Hill Farmstead is another legendary brewery, voted the best brewery in the world by RateBeer, the rival of BeerAdvocate. It was buzzing with people, many of them looking to fill growlers from the taps at the growler stations. At the ticket dispenser, we took a number: 370. They were on 333.

It took about 20 minutes to get to the front of the line. With beers in hand, we wandered outside to the deck, and as we sipped, a short guy in a long coat with a trimmed beard stood next to us holding forth to his significantly taller girlfriend and another couple, all of them in their 20s. “So she had a 10 percent sour double bock, and I ordered a barley wine. And I was, like, so surprised. I mean, does anyone still make a barley wine?” Ha-ha-ha-ha, they all laugh. I hear plenty of wine snobs and cocktail snobs hold forth. But rarely do I get a chance to hear a beer snob in his natural habitat, peacocking in full roar. Tyler and I edged closer to eavesdrop.

“So how long have you guys been into beer?” asks the beer snob’s friend.

“Oh, at least since 2013, 2014. I mean, my dad was a beer drinker, but never anything good.” Yuengling is his dad’s favorite beer. “I mean, Yuengling is okayyy ... if there’s nothing else in the fridge.” Chuckles all around. “I mean, they use caramel malt, but at least you can drink it and not be repulsed.” More chuckles.
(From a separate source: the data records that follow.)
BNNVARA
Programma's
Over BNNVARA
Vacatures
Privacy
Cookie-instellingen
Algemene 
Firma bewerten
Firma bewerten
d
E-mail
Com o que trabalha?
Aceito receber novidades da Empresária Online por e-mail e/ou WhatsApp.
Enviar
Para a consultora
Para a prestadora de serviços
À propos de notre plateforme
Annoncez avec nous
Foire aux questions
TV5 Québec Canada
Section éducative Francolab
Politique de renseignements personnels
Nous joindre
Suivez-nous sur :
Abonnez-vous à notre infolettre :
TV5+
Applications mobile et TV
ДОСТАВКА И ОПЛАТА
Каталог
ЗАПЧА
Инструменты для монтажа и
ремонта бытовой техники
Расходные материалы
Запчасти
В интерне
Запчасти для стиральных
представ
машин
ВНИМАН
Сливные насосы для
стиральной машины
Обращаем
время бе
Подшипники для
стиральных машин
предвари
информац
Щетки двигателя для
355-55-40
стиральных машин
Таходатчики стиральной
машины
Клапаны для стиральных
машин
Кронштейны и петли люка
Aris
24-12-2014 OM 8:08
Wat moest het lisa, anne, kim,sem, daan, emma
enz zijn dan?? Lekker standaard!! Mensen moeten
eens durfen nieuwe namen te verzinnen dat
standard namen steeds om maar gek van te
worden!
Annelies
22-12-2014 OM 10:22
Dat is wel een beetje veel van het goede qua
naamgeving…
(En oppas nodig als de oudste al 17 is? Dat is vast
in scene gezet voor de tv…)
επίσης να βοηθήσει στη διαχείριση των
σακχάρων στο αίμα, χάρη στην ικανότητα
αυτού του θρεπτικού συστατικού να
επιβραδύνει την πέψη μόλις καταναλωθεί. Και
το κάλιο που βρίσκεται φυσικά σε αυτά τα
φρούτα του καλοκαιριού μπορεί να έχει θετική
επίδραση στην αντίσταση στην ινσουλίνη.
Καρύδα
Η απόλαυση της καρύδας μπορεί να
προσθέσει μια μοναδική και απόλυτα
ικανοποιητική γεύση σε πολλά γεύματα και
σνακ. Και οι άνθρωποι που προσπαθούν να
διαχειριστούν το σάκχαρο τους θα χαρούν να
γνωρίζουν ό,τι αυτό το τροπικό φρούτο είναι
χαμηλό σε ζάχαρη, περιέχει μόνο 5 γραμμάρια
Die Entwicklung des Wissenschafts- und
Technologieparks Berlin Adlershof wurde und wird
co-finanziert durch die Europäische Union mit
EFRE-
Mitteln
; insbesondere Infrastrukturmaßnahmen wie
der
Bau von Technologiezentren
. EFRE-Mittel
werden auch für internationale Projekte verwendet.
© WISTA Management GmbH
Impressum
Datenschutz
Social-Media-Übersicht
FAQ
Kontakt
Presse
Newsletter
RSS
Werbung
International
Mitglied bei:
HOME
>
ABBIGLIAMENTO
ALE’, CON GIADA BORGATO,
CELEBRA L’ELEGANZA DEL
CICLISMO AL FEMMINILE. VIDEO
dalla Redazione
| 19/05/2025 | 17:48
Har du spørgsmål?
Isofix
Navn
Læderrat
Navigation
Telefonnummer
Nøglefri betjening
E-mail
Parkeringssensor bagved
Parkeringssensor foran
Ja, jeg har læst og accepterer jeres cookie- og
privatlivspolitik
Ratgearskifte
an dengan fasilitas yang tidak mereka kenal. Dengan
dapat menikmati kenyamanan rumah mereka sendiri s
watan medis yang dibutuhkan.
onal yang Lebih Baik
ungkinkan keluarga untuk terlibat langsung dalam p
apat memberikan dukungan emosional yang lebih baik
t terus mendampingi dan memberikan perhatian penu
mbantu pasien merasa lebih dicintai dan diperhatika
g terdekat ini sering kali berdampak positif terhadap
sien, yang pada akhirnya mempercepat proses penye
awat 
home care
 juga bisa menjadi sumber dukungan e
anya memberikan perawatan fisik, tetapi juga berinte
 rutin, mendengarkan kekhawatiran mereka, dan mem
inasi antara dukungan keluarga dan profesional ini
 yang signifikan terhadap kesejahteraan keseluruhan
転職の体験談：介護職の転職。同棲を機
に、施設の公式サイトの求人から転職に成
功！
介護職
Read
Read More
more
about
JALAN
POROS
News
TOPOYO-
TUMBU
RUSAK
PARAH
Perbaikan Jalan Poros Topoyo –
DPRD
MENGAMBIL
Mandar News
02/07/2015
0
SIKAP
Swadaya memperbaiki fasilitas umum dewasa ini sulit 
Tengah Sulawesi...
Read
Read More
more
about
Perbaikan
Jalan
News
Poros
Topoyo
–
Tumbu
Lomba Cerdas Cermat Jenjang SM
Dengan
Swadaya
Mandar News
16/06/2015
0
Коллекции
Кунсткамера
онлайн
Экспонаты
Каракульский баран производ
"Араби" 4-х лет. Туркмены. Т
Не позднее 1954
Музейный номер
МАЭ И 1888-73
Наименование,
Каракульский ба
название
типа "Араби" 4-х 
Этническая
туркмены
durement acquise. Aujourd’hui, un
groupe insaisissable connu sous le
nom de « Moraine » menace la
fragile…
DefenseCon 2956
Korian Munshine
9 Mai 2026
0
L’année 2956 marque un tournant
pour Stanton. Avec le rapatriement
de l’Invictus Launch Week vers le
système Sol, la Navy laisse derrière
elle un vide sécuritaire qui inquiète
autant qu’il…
When we return to Burlington, we ditch the car and make one last visit — a place called Burlington Beer Co., which we find in a random industrial park in a suburb called Williston. Here, we enjoy ridiculously experimental beers: one called Peasant Bread, a brown ale made with wild rice; one called Destroyed by Hippie Powers, a blue-hued IPA made with blue pea flowers; an IPA brewed with strawberries, called Peak Nostalgia.

Peak nostalgia seems to be the theme inside the brewery, too. While you drink, you can play old-time Nintendo video games like Donkey Kong and Tecmo Bowl, or board games like Jenga or Rock ’Em Sock ’Em Robots.

Tyler and I agreed that Destroyed by Hippie Powers is one of the best beers we drank on our Vermont sojourn. It’s the perfect ending to our trip. I love Vermont because underneath the pretty scenery and the mellowness, it’s just weird enough. So every time we found ourselves in danger of veering into the realm of the wine-ification of beer, we encountered something just weird enough to keep that from happening.

The autumn sun set on this Saturday evening, and before our second game of Donkey Kong, a line spontaneously formed in this experimental brewery in a suburban industrial park and within minutes wound out the door. Tyler surveyed it all with a mix of fascination and mild contempt. “What is it with people in Vermont?” he said.